Definition: A word or a phrase used in a different way or manner from its usual meaning in order to creat a particular picture or effect. (Oxford Advanced Learner's dictionary) Or It is a departure of ordinary form or meaning to creat a greater effect. We use figures of speech in "figurative language" to add colour and interest. It makes the reader/ listener
understand much more than the plain words. Figurative language is the opposite of literal language. Literal language means exactly what it is whereas Figurative language means something different. Read the following examples:
- He ran fast. (literal)
- He ran like the wind. (figurative)

we use figures of speech every day in our own writing and conversation.The fact is, whether we're conscious of it or not.The term, Figurative language, is associated with Literature and with poetry in particular. Let's discuss some of the important figures of speech:
(1) Personification: Personification in which an inanimate object or abstraction is given human qualities or abilities.Or the representation of a thing or abstraction in the form of a person. Read the following exam:
1.The stars danced playfully in the moonlit sky.
2.The storm attacked the town with great rage.
3.The phone awakened with a mighty ring.(The highlighted words in the sentences have been personified.)

(2) Irony: The use of words to convey the opposite of their literal meaning; a statement or situation where the meaning is contradicted by the appearance or presentation of the idea.

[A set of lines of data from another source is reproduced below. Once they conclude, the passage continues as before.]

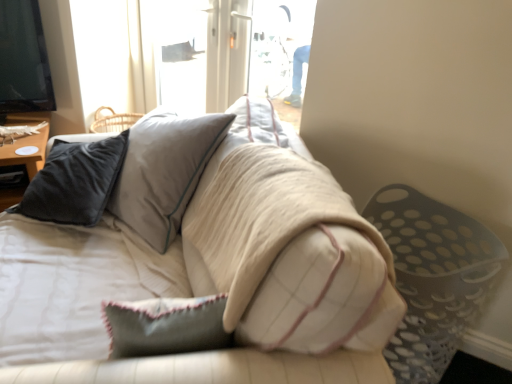
Measure the distance between point (21,115) and camera.

A distance of 2.24 meters exists between point (21,115) and camera.

Where is `matte black pillow at left`? The height and width of the screenshot is (384, 512). matte black pillow at left is located at coordinates (24, 155).

Describe the element at coordinates (24, 155) in the screenshot. Image resolution: width=512 pixels, height=384 pixels. I see `matte black pillow at left` at that location.

What do you see at coordinates (279, 326) in the screenshot? This screenshot has width=512, height=384. I see `soft beige fabric couch at center` at bounding box center [279, 326].

What is the approximate width of soft beige fabric couch at center?

soft beige fabric couch at center is 3.85 feet in width.

The height and width of the screenshot is (384, 512). Find the location of `soft beige fabric couch at center`. soft beige fabric couch at center is located at coordinates (279, 326).

At what (x,y) coordinates should I click in order to perform the action: click on matte black pillow at left. Please return your answer as a coordinate pair (x, y). Looking at the image, I should click on (24, 155).

Visually, is soft beige fabric couch at center positioned to the left or to the right of matte black pillow at left?

soft beige fabric couch at center is to the right of matte black pillow at left.

Which object is further away from the camera taking this photo, soft beige fabric couch at center or matte black pillow at left?

matte black pillow at left is further from the camera.

Which point is more forward, (34, 303) or (18, 143)?

Positioned in front is point (34, 303).

From the image's perspective, relative to matte black pillow at left, is soft beige fabric couch at center above or below?

soft beige fabric couch at center is below matte black pillow at left.

From a real-world perspective, is soft beige fabric couch at center positioned above or below matte black pillow at left?

soft beige fabric couch at center is above matte black pillow at left.

Considering the sizes of objects soft beige fabric couch at center and matte black pillow at left in the image provided, who is thinner, soft beige fabric couch at center or matte black pillow at left?

matte black pillow at left.

Does soft beige fabric couch at center have a lesser height compared to matte black pillow at left?

No.

Between soft beige fabric couch at center and matte black pillow at left, which one has smaller size?

matte black pillow at left.

Is matte black pillow at left a part of soft beige fabric couch at center?

No, matte black pillow at left is not surrounded by soft beige fabric couch at center.

Is soft beige fabric couch at center not close to matte black pillow at left?

soft beige fabric couch at center is actually quite close to matte black pillow at left.

Is soft beige fabric couch at center oriented towards matte black pillow at left?

Answer: No.

Can you tell me how much soft beige fabric couch at center and matte black pillow at left differ in facing direction?

The facing directions of soft beige fabric couch at center and matte black pillow at left are 95.6 degrees apart.

How much distance is there between soft beige fabric couch at center and matte black pillow at left?

A distance of 39.08 inches exists between soft beige fabric couch at center and matte black pillow at left.

Identify the location of table located underneath the soft beige fabric couch at center (from a real-world perspective). (24, 155).

Would you say matte black pillow at left is to the left or to the right of soft beige fabric couch at center in the picture?

matte black pillow at left is to the left of soft beige fabric couch at center.

Between matte black pillow at left and soft beige fabric couch at center, which one is positioned behind?

matte black pillow at left is further away from the camera.

Considering the positions of point (8, 125) and point (123, 375), is point (8, 125) closer or farther from the camera than point (123, 375)?

Clearly, point (8, 125) is more distant from the camera than point (123, 375).

From the image's perspective, relative to soft beige fabric couch at center, is matte black pillow at left above or below?

matte black pillow at left is situated higher than soft beige fabric couch at center in the image.

From a real-world perspective, which object rests below the other?

matte black pillow at left.

Can you confirm if matte black pillow at left is wider than soft beige fabric couch at center?

In fact, matte black pillow at left might be narrower than soft beige fabric couch at center.

Considering the sizes of matte black pillow at left and soft beige fabric couch at center in the image, is matte black pillow at left taller or shorter than soft beige fabric couch at center?

Clearly, matte black pillow at left is shorter compared to soft beige fabric couch at center.

Can you confirm if matte black pillow at left is smaller than soft beige fabric couch at center?

Yes.

Is matte black pillow at left not inside soft beige fabric couch at center?

Indeed, matte black pillow at left is completely outside soft beige fabric couch at center.

Looking at this image, are matte black pillow at left and soft beige fabric couch at center beside each other?

No, matte black pillow at left is not beside soft beige fabric couch at center.

Looking at this image, could you tell me if matte black pillow at left is turned towards soft beige fabric couch at center?

Answer: Yes, matte black pillow at left is oriented towards soft beige fabric couch at center.

In the image, there is a matte black pillow at left. Where is `studio couch below it (from the image's perspective)`? studio couch below it (from the image's perspective) is located at coordinates (279, 326).

You are a GUI agent. You are given a task and a screenshot of the screen. Output one action in this format:
    pyautogui.click(x=<x>, y=<y>)
    Task: Click on the table located underneath the soft beige fabric couch at center (from a real-world perspective)
    The image size is (512, 384).
    Given the screenshot: What is the action you would take?
    pyautogui.click(x=24, y=155)

Locate an element on the screen. This screenshot has height=384, width=512. studio couch below the matte black pillow at left (from the image's perspective) is located at coordinates (279, 326).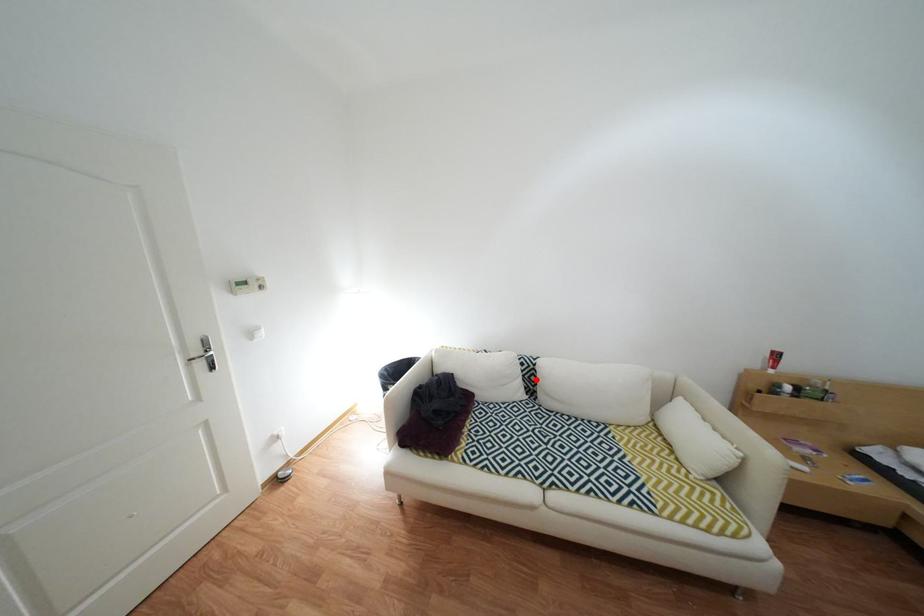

Example: In Romeo and Juliet by William Shakespeare Romeo finds Juliet in a drugged state and he thinks she is dead. He kills himself. When Juliet wakes up she finds Romeo dead and kills herself.
(3) Satire: A literary work in which human vice or folly is attacked through irony, derision, or wit.

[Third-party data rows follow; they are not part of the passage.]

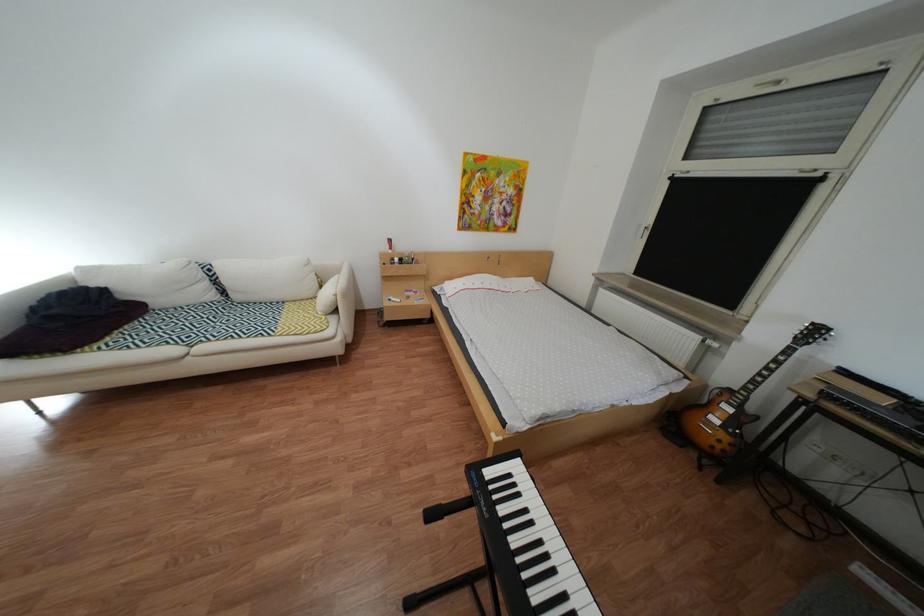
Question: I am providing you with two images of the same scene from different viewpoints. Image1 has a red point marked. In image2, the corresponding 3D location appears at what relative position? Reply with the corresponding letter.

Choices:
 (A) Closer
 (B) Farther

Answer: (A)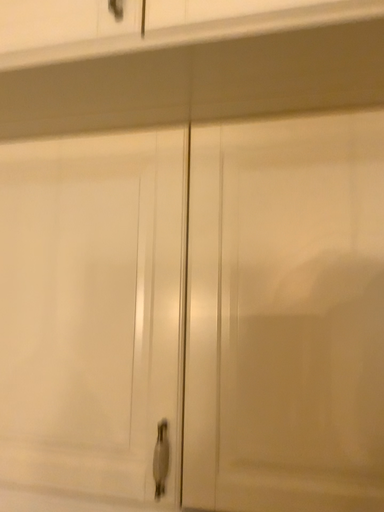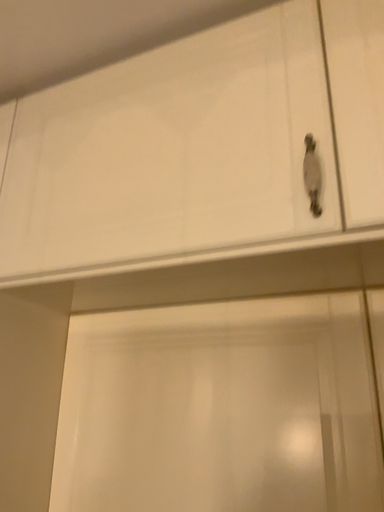
Question: How did the camera likely rotate when shooting the video?

Choices:
 (A) rotated right
 (B) rotated left

Answer: (B)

(4) Simile: A simile is a figure of speech that says that one thing is like another different thing. We can use similes to make descriptions more emphatic or vivid. We often use the words as...as and like with similes. Comparison of two same things isn't a simile.
Example: O my Love's like a red, red rose,
That's newly sprung in June.
O, my Love's like the melodie,
That's sweetly play'd in tune or She is like a fairy. She's as pretty as a fairy.
(5) Metaphor: A metaphor is a figure of speech that says that one thing is another different thing. This allows us to use fewer words and forces the reader or listener to find the similarities.
Look at these examples: Her home was a prison. Noor Fatima is a rose. Look at this example:
All the world's a stage,And all the men and women merely players;They have their exits and their entrances.
(6) Climax: A figure of speech in which a series of phrases or sentences is arranged in ascending and increasing order of importance. She is a great humorist, a mother and a writer.
(7) Anticlimax: Anticlimax refers to a figure of speech in which statements gradually descend in order of importance. He lost his family, his car and his cell phone.
(8) Antithesis: Contrast of words or sentiments is made in the same sentence.
For example: "Love is an ideal thing, marriage a real thing."